His experiences with other philanthropists and philanthropic organizations had taught him a great deal about how he wanted to share his fortune. He wanted to support a range of competently run organizations serving specific areas of interest. He did not want to raise money from other philanthropists directly, but want his gifts to inspire others in the form of matching donations. He wanted some control. For these reasons, he decided to start his own foundation, manage it independently, and build it to last.
The founding board members were Bill, Flora and their eldest son Walter, a 22-year-old Harvard graduate who planned to pursue further studies at Stanford University.
Walter remembers 1966 to 1972 as the “living room years” of the foundation, when family members met at home and together decided how the Hewlett Foundation could do the most good.
During its first decade, the foundation made approximately $15.3 million in grants. The structure of its programs began to take shape, and remains largely intact to this day.
The range of grantmaking reflected the Hewletts’ lifelong interests in other cultures and societies, and in improving the quality of life of people locally and globally. Early grants were made to organizations in education, population, performing arts, environment, health, and vital services to support the needy in the Bay Area.
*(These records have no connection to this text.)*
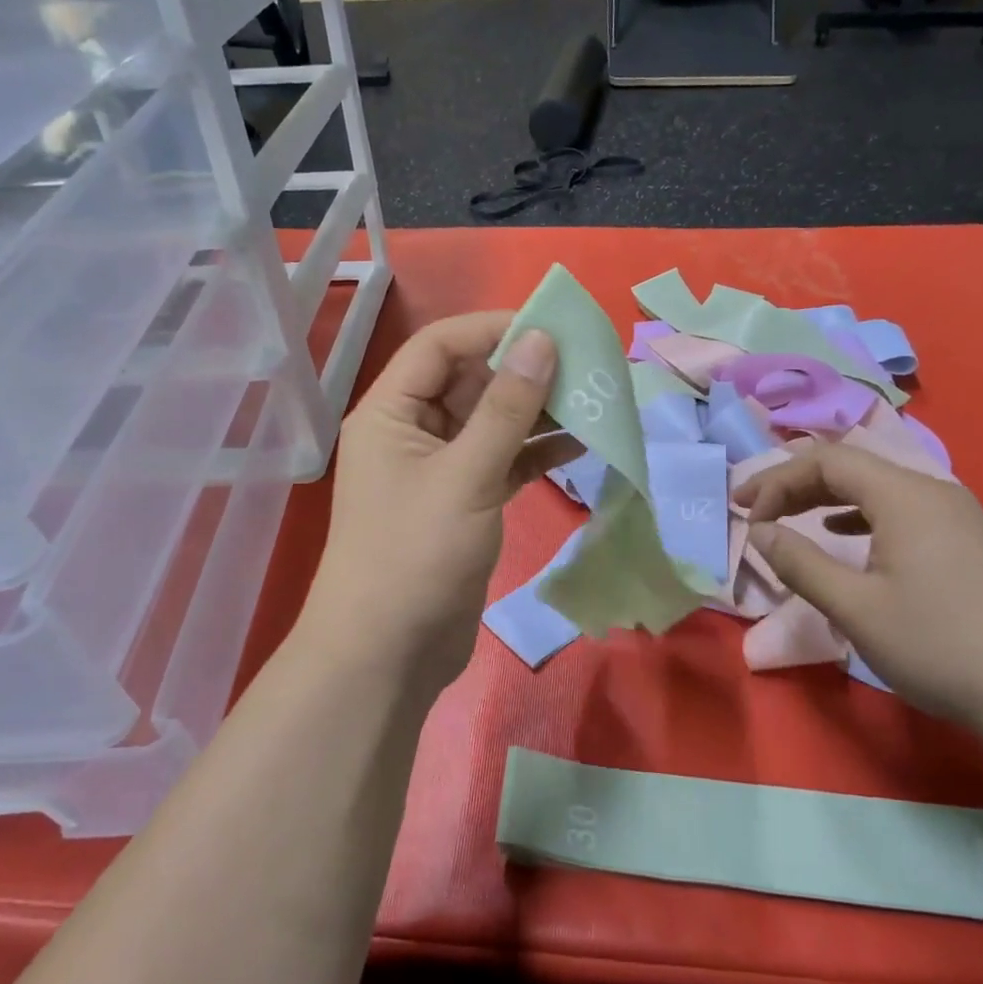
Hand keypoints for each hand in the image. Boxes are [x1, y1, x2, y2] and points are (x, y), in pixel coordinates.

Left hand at [296, 313, 576, 699]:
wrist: (388, 655)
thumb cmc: (416, 556)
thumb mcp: (466, 475)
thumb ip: (507, 408)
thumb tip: (542, 340)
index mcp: (391, 411)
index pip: (441, 346)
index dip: (493, 329)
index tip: (552, 328)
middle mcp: (411, 431)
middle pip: (470, 381)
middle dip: (525, 371)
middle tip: (587, 364)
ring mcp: (438, 468)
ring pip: (491, 422)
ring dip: (537, 412)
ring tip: (594, 399)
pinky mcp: (463, 502)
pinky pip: (502, 461)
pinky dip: (535, 451)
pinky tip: (580, 443)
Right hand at [735, 440, 982, 728]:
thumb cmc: (937, 644)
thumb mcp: (854, 607)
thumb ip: (799, 562)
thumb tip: (760, 531)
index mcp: (904, 495)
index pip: (826, 461)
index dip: (777, 480)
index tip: (745, 513)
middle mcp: (931, 490)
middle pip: (850, 466)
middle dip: (795, 484)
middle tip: (755, 510)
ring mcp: (954, 514)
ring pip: (875, 486)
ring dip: (825, 497)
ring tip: (790, 518)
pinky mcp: (965, 539)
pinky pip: (898, 508)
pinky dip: (858, 514)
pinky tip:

In 1972 sons William A. Hewlett and James S. Hewlett joined the board of directors. In 1974 the foundation hired its first executive director, John May, the former chief executive of the San Francisco Foundation. The Hewlett Foundation operated like many of the 50 other Bay Area family foundations with assets greater than $500,000—as a conservatively managed hybrid of family philanthropy and community trust. Years later, Walter would characterize the time when John was executive director as grantmaking through “networks” rather than “categories.”